Problem Statement
Explain the difference between targeted queries and broadcast queries in a sharded cluster. How does this affect performance?
Explanation
In a sharded cluster, queries fall into two categories based on whether they include the shard key: targeted queries and broadcast queries. The difference significantly impacts performance.
Targeted queries include the shard key in the query filter. When mongos receives a targeted query, it can determine exactly which shard or shards contain the relevant data by checking the config servers. Mongos then routes the query only to those specific shards. For example, if you query for a specific user ID and user ID is your shard key, mongos routes to only the shard containing that user ID range. This is very efficient because only one shard needs to process the query.
Broadcast queries do not include the shard key in the filter. Without the shard key, mongos cannot determine which shards contain relevant data, so it must broadcast the query to all shards. Each shard processes the query independently and returns results to mongos, which then merges the results before returning them to the application. This is much slower because all shards must be queried, network traffic multiplies, and mongos must merge potentially large result sets.

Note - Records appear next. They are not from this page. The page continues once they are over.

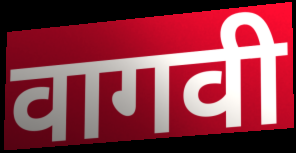
वागवी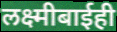
लक्ष्मीबाईही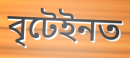
বৃটেইনত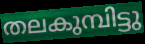
തലകുമ്പിട്ടു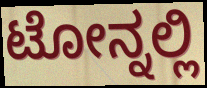
ಟೋನ್ನಲ್ಲಿ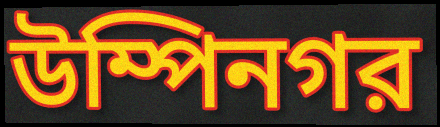
উম্পিনগর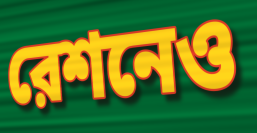
রেশনেও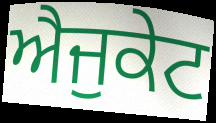
ਐਜੁਕੇਟ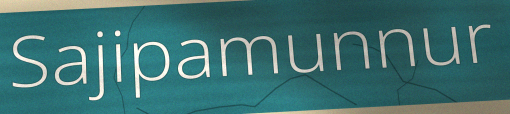
Sajipamunnur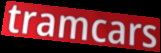
tramcars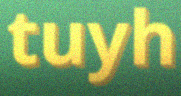
tuyh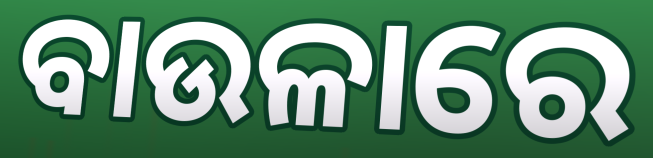
ବାଉଳାରେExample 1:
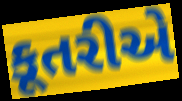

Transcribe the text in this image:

કૂતરીએ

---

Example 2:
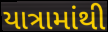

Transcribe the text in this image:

યાત્રામાંથી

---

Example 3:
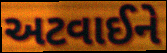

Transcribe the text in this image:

અટવાઈને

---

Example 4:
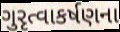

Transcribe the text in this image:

ગુરૃત્વાકર્ષણના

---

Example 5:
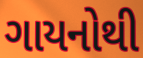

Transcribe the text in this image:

ગાયનોથી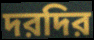
দরদির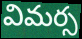
విమర్స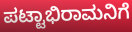
ಪಟ್ಟಾಭಿರಾಮನಿಗೆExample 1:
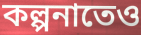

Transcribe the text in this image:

কল্পনাতেও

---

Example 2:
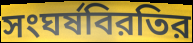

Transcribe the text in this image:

সংঘর্ষবিরতির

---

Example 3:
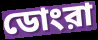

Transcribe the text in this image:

ডোংরা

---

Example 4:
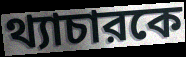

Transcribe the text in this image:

থ্যাচারকে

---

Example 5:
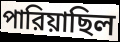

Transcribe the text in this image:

পারিয়াছিল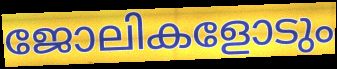
ജോലികളോടും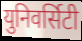
युनिवर्सिटीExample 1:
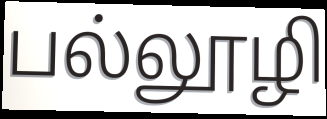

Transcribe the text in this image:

பல்லூழி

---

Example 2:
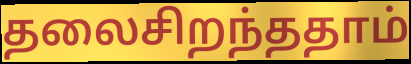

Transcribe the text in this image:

The performance impact is substantial. Targeted queries scale linearly; adding more shards does not slow them down because each query still hits only specific shards. Broadcast queries get slower as you add shards because more shards must be queried. In a ten-shard cluster, a broadcast query does ten times the work of querying a single shard.

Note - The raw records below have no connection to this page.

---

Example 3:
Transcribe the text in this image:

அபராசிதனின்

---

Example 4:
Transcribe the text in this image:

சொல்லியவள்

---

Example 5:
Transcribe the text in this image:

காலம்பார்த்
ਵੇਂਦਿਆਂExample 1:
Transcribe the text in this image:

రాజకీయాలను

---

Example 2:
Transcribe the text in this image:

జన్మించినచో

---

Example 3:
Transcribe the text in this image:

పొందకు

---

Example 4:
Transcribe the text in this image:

To optimize performance, design your shard key and queries so that common operations are targeted. Include the shard key in query filters whenever possible. For queries that cannot include the shard key, consider using covered indexes on each shard to make the broadcast queries more efficient. Monitor your query patterns using profiling and explain to identify broadcast queries that can be optimized.
Code Solution
SolutionRead Only
// Shard key: { userId: 1 }
// Targeted query - includes shard key
db.orders.find({ userId: 12345, status: "completed" })

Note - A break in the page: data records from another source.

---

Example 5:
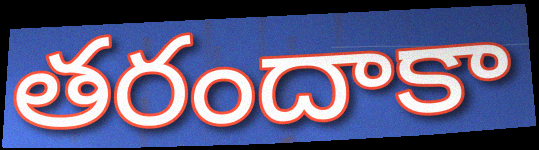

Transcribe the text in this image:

తరందాకా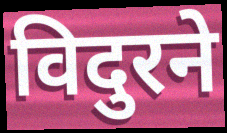
विदुरनेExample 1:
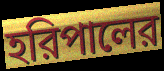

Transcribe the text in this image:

হরিপালের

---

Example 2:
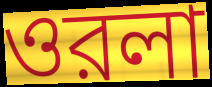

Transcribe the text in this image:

ওরলা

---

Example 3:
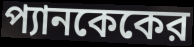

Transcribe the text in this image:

প্যানকেকের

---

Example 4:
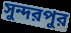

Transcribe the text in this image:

সুন্দরপুর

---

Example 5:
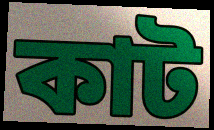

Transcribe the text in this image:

কাট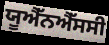
ਯੂਐੱਨਐੱਸਸੀ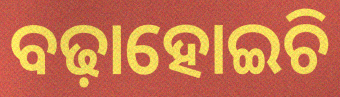
ବଢ଼ାହୋଇଚି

// Mongos knows userId 12345 is on Shard 2
// Routes to Shard 2 only - FAST
// Broadcast query - no shard key
db.orders.find({ status: "completed" })
// Mongos doesn't know which shards have completed orders
// Queries all shards, merges results - SLOW
// Explain shows broadcast
db.orders.find({ status: "completed" }).explain()
// Shows: SHARD_MERGE stage (broadcast to all shards)
// Best practice: include shard key
db.orders.find({
userId: { $in: [123, 456, 789] }, // Shard key
status: "completed"
})
// Targeted to specific shards - FAST